Die Jury des Förderpreises – Carl Hegemann, Dramaturg und Professor für Dramaturgie an der Hochschule für Musik und Theater Leipzig, Odette Enayati, Leiterin des Festivals „Politik im freien Theater“, Bundeszentrale für politische Bildung und Marius von Mayenburg, Autor und Dramaturg – hat den Theatertreffen Förderpreis für neue Dramatik an Thomas Freyer verliehen: „Dieses Theaterstück, das gleichzeitig ein Ritual ist, gibt der Sprachlosigkeit eine Sprache, fördert die Selbsterkenntnis und macht Angst. Das finden wir großartig.“ lautet die Begründung der Jury

Thomas Freyer, geboren 1981 in Gera, nahm nach dem Abitur am Paul-Maar-Seminar für Kinder- und Jugendtheaterdramatik 2001 in Wolfenbüttel teil und hospitierte in der Dramaturgie des Hans-Otto-Theaters, Potsdam. Von 2002 bis 2006 studierte er Szenisches Schreiben an der UdK Berlin. Sein Stück „Nach Berlin“ wurde 2004 in einer Werkstattinszenierung der TheaterFABRIK Altenburg-Gera beim Treffen Junges Theater in Erfurt gezeigt.

Zum Stück: Aus sich und der Welt ausbrechen, etwas herausschlagen, den Lauf der Welt und der eigenen Gefühle aufhalten, sich selbst und die Welt abschaffen – das wollen die Jugendlichen in Freyers Stück, die an der familiären und gesellschaftlichen Atmosphäre der Nachwende-Zeit fast ersticken. Sie laufen Amok.
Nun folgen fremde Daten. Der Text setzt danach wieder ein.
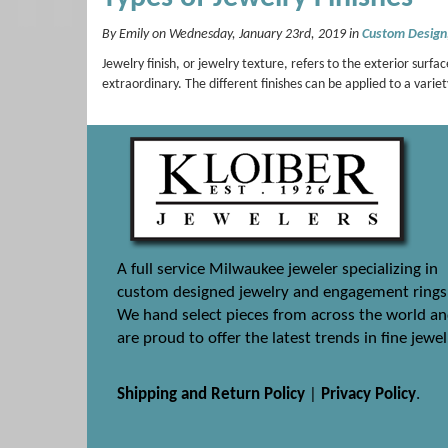
By Emily on Wednesday, January 23rd, 2019 in
Custom Design
Jewelry finish, or jewelry texture, refers to the exterior su
extraordinary. The different finishes can be applied to a variet
A full service Milwaukee jeweler specializing in
custom designed jewelry and engagement rings
We hand select pieces from across the world a
are proud to offer the latest trends in fine jewel
Shipping and Return Policy
|
Privacy Policy
.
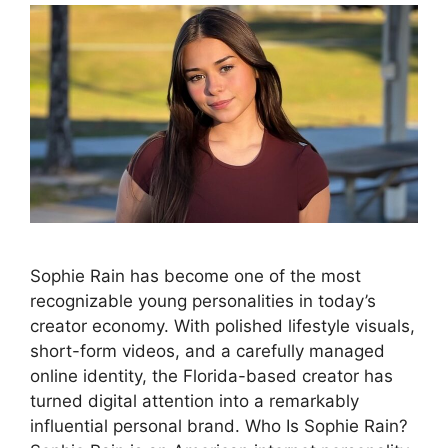
Sophie Rain has become one of the most
recognizable young personalities in today’s
creator economy. With polished lifestyle visuals,
short-form videos, and a carefully managed
online identity, the Florida-based creator has
turned digital attention into a remarkably
influential personal brand. Who Is Sophie Rain?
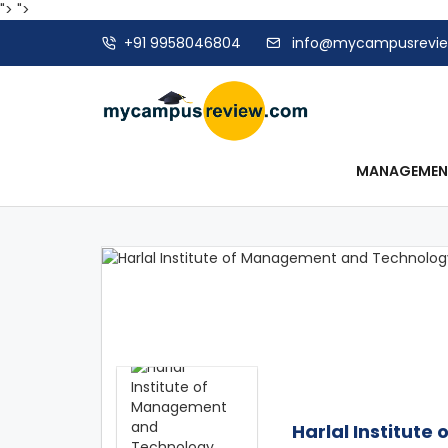
">
">
+91 9958046804
info@mycampusrevi
MANAGEME
Harlal Institut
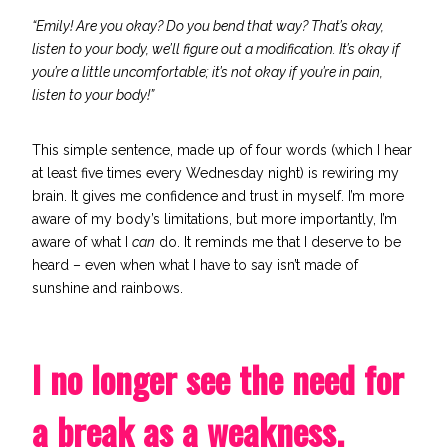
“Emily! Are you okay? Do you bend that way? That’s okay,
listen to your body, we’ll figure out a modification. It’s okay if
you’re a little uncomfortable; it’s not okay if you’re in pain,
listen to your body!”
This simple sentence, made up of four words (which I hear
at least five times every Wednesday night) is rewiring my
brain. It gives me confidence and trust in myself. I’m more
aware of my body’s limitations, but more importantly, I’m
aware of what I
can
do. It reminds me that I deserve to be
heard – even when what I have to say isn’t made of
sunshine and rainbows.
I no longer see the need for
a break as a weakness.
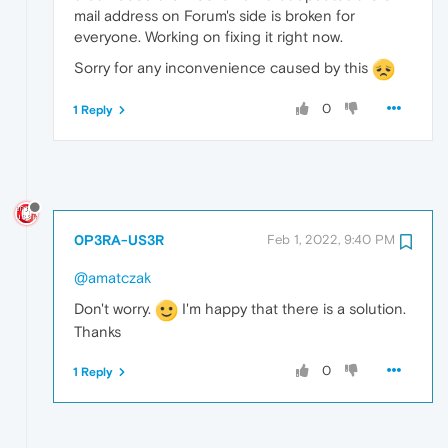
mail address on Forum's side is broken for
everyone. Working on fixing it right now.
Sorry for any inconvenience caused by this
0
1 Reply
0P3RA-US3R
Feb 1, 2022, 9:40 PM
@amatczak
Don't worry.
I'm happy that there is a solution.
Thanks
0
1 Reply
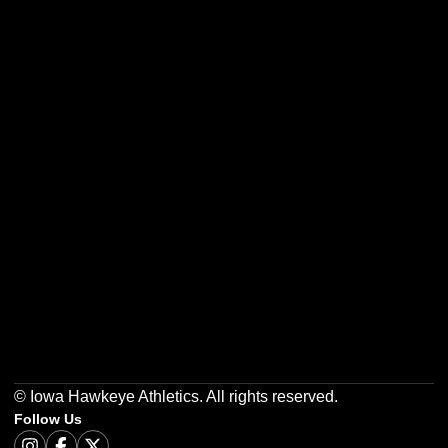
Opens in a new window
Opens in a new w
Opens in a new window
Opens in a new w
Opens in a new window
Opens in a new w
© Iowa Hawkeye Athletics. All rights reserved.
Follow Us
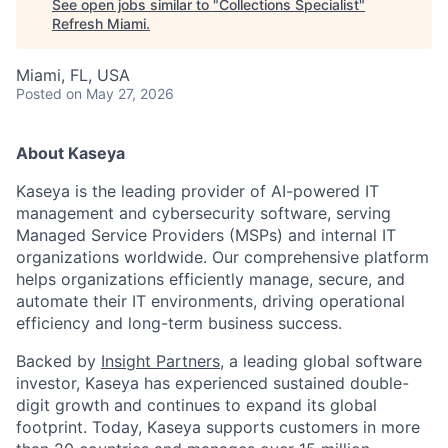
See open jobs similar to "
Collections Specialist
"
Refresh Miami
.
Miami, FL, USA
Posted
on May 27, 2026
About Kaseya
Kaseya is the leading provider of AI-powered IT
management and cybersecurity software, serving
Managed Service Providers (MSPs) and internal IT
organizations worldwide. Our comprehensive platform
helps organizations efficiently manage, secure, and
automate their IT environments, driving operational
efficiency and long-term business success.
Backed by
Insight Partners
, a leading global software
investor, Kaseya has experienced sustained double-
digit growth and continues to expand its global
footprint. Today, Kaseya supports customers in more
Die Uraufführung von „Amoklauf mein Kinderspiel“ findet Ende Mai am Deutschen Nationaltheater Weimar statt.

Der mit € 5.000,– dotierte Förderpreis wird von der Bundeszentrale für politische Bildung gestiftet. Letztes Jahr wurde er Oliver Schmaering für das „Seefahrerstück“ zuerkannt.